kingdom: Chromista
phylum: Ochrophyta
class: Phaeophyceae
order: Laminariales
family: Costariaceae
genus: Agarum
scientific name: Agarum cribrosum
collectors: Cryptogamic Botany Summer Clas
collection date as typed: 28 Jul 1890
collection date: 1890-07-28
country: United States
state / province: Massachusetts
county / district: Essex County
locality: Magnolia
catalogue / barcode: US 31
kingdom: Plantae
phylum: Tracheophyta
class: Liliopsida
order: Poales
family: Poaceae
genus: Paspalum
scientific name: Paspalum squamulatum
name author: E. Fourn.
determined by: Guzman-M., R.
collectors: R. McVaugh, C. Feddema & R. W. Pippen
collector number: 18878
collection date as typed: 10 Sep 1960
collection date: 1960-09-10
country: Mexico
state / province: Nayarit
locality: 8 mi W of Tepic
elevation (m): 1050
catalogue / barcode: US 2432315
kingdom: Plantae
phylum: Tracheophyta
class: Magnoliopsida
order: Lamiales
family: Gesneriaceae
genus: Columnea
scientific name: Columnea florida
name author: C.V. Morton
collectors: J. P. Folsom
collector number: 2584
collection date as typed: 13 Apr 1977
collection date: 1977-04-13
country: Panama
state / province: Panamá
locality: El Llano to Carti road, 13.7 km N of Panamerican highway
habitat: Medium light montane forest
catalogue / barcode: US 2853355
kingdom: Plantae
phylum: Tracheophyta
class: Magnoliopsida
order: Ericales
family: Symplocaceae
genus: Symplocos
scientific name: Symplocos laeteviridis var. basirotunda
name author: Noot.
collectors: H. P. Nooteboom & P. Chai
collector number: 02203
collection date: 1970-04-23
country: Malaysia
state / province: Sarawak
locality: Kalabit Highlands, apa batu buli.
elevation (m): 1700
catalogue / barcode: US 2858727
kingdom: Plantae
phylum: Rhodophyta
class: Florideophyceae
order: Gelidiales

_ _ _

Goal >>
Reproduce every line of the records above word for word.

Answer for this exercise >>
kingdom: Chromista
phylum: Ochrophyta
class: Phaeophyceae
order: Laminariales
family: Costariaceae
genus: Agarum
scientific name: Agarum cribrosum
collectors: Cryptogamic Botany Summer Clas
collection date as typed: 28 Jul 1890
collection date: 1890-07-28
country: United States
state / province: Massachusetts
county / district: Essex County
locality: Magnolia
catalogue / barcode: US 31
kingdom: Plantae
phylum: Tracheophyta
class: Liliopsida
order: Poales
family: Poaceae
genus: Paspalum
scientific name: Paspalum squamulatum
name author: E. Fourn.
determined by: Guzman-M., R.
collectors: R. McVaugh, C. Feddema & R. W. Pippen
collector number: 18878
collection date as typed: 10 Sep 1960
collection date: 1960-09-10
country: Mexico
state / province: Nayarit
locality: 8 mi W of Tepic
elevation (m): 1050
catalogue / barcode: US 2432315
kingdom: Plantae
phylum: Tracheophyta
class: Magnoliopsida
order: Lamiales
family: Gesneriaceae
genus: Columnea
scientific name: Columnea florida
name author: C.V. Morton
collectors: J. P. Folsom
collector number: 2584
collection date as typed: 13 Apr 1977
collection date: 1977-04-13
country: Panama
state / province: Panamá
locality: El Llano to Carti road, 13.7 km N of Panamerican highway
habitat: Medium light montane forest
catalogue / barcode: US 2853355
kingdom: Plantae
phylum: Tracheophyta
class: Magnoliopsida
order: Ericales
family: Symplocaceae
genus: Symplocos
scientific name: Symplocos laeteviridis var. basirotunda
name author: Noot.
collectors: H. P. Nooteboom & P. Chai
collector number: 02203
collection date: 1970-04-23
country: Malaysia
state / province: Sarawak
locality: Kalabit Highlands, apa batu buli.
elevation (m): 1700
catalogue / barcode: US 2858727
kingdom: Plantae
phylum: Rhodophyta
class: Florideophyceae
order: Gelidiales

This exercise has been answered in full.